Quels sont les revenus de la famille royale?

Quand les Français regardent au-dessus de la Manche pour se dire qu’avoir encore une reine est une aberration, c’est la première chose à laquelle ils pensent : et combien ça coûte, tout ce folklore ?

La question est évidemment sensible. Les Britanniques, réputés pour leur pragmatisme comme pour leur sens de l’économie, veulent bien garder la monarchie s’ils en ont pour leur argent. La famille royale le sait bien. En 1993, après des années de critiques, après la crise des années 1980, après le coûteux incendie de Windsor, la reine a bien voulu mettre la main à la poche. Elizabeth et sa «firme» se sont mis à payer des impôts. La même année, la «civil list», sa subvention, a baissé. En 2011, son financement public a été reformé, pour plus de clarté et d’économie.

Aujourd’hui, la reine Elizabeth a deux sources de revenus : le «Sovereign Grant» et le «Privy Purse». Difficile de dire que l’un est public, l’autre privé, tant la séparation est floue.

Le salaire de la reine

Le «Sovereign Grant»

La reine est chef de l’Etat britannique, à ce titre, Elizabeth a donc un ensemble de responsabilités à honorer, pour le bon fonctionnement des institutions. Pour ce travail officiel, la reine touche, en quelque sorte, un salaire. C’est le «Sovereign Grant», une subvention annuelle, censée couvrir l’ensemble des dépenses de Sa Majesté pour ses obligations institutionnelles.

Cette somme correspond à 15 % des revenus du «Crown Estate», c’est à dire le patrimoine de la couronne. Ce domaine royal, qui appartenait dans un passé lointain au monarque britannique, est aujourd’hui la propriété de l’Etat. Le patrimoine de la couronne est l’un des plus importants du Royaume-Uni. Il s’agit d’un ensemble de propriétés d’une valeur totale estimée à 8 milliards de livres sterlings, soit 10 milliards d’euros. Oui, milliards.

Faisons les comptes.

▬▬▬▬▬▬

**QUESTIONS DE TRAVAIL:**
[a] Recopiez le passage de l'article sur les revenus de la famille royale, de « Quand les Français » à « clarté et d’économie. ».
[b] Dans l'article sur les revenus de la famille royale, relevez chaque mot ou expression placé entre guillemets, sans doublon.
[c] Poursuivez l'article sur les revenus de la famille royale après sa dernière phrase.
Les lignes ci-dessous viennent d'une autre source.

**LIGNES FOURNIES:**
▬▬▬▬▬▬

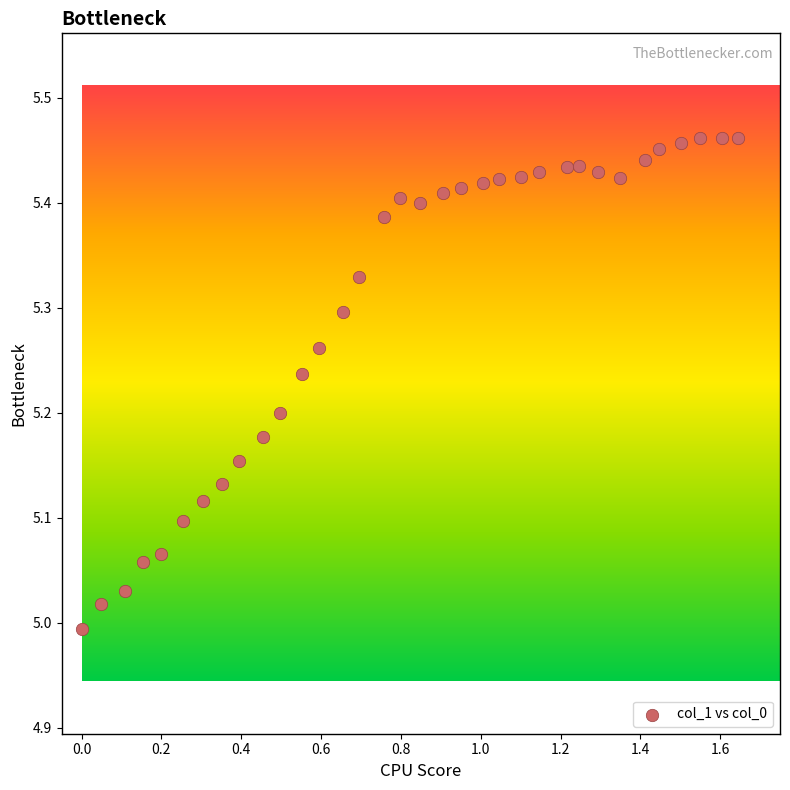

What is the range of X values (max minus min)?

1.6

▬▬▬▬▬▬

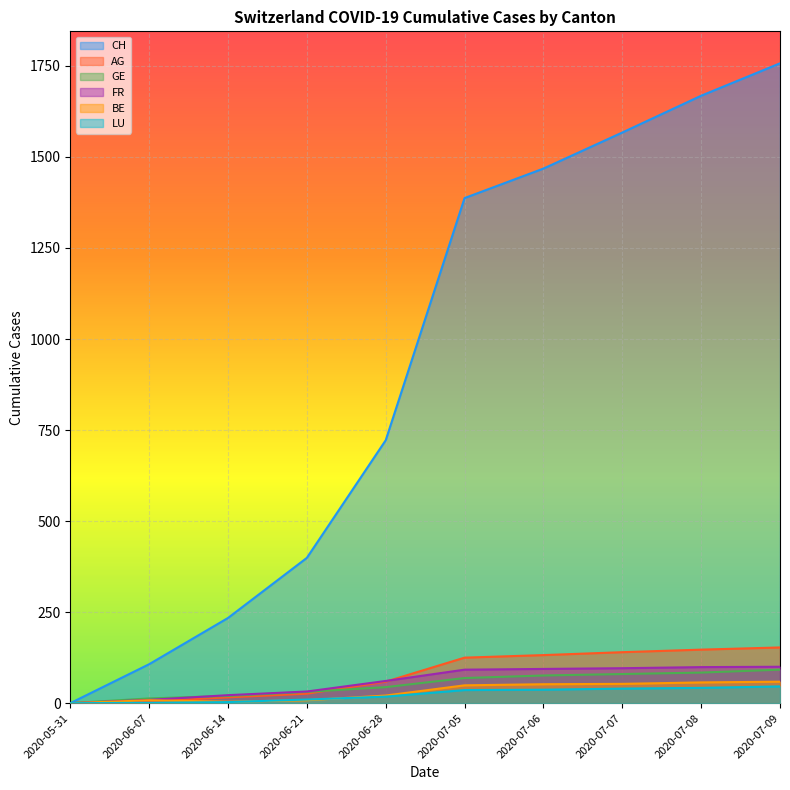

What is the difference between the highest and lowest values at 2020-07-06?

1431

▬▬▬▬▬▬

**RÉPONSES PAR QUESTION:**
[a]
Quand les Français regardent au-dessus de la Manche pour se dire qu’avoir encore une reine est une aberration, c’est la première chose à laquelle ils pensent : et combien ça coûte, tout ce folklore ?

La question est évidemment sensible. Les Britanniques, réputés pour leur pragmatisme comme pour leur sens de l’économie, veulent bien garder la monarchie s’ils en ont pour leur argent. La famille royale le sait bien. En 1993, après des années de critiques, après la crise des années 1980, après le coûteux incendie de Windsor, la reine a bien voulu mettre la main à la poche. Elizabeth et sa «firme» se sont mis à payer des impôts. La même année, la «civil list», sa subvention, a baissé. En 2011, son financement public a été reformé, pour plus de clarté et d’économie.

[b] firme, civil list, Sovereign Grant, Privy Purse, Crown Estate

[c]
Avec une subvention indexée à hauteur de 15 % sur les revenus d’un patrimoine estimé à 10 milliards d’euros, ça vous donne… un bien beau salaire. Soit 36,1 millions de livres sterling pour l’exercice 2013-2014 (45 millions d’euros), et 37,9 millions pour 2014-2015 (47 millions d’euros). Mais comme aiment à le souligner les journaux pro-royalistes du pays, la famille royale ne coûte aux Britanniques que 56 pence par tête et par an, soit 70 centimes d’euro.

Que fait-elle avec tout cet argent ?

Cette somme, c’est la «Royal Household ou la «maison royale», c’est à dire l’administration de la cour, qui la perçoit pour son fonctionnement. Par la bonne gestion de ces fonds, la cour a pour objectif principal «de donner un excellent soutien à la reine, pour que Sa Majesté puisse servir la nation comme chef d’Etat», selon les textes. Soit :

– Financer une administration de plus 400 employés, du ménage à la communication, en passant par les cuisines et les aides royaux en charge d’assister la reine dans ses responsabilités quotidiennes.

– Couvrir les frais de ces responsabilités quotidiennes, de ceux des membres de sa famille qui la représentent officiellement. Cela comprend les frais de déplacements, ou ceux d’organisations des banquets d’état, ou des Garden Parties.

– Autre mission : «Maintenir les Palais Royaux Occupés (par les membres de la famille, ndlr) dans un état digne de leurs fonctions, et de leurs statuts royal, architectural, et historique».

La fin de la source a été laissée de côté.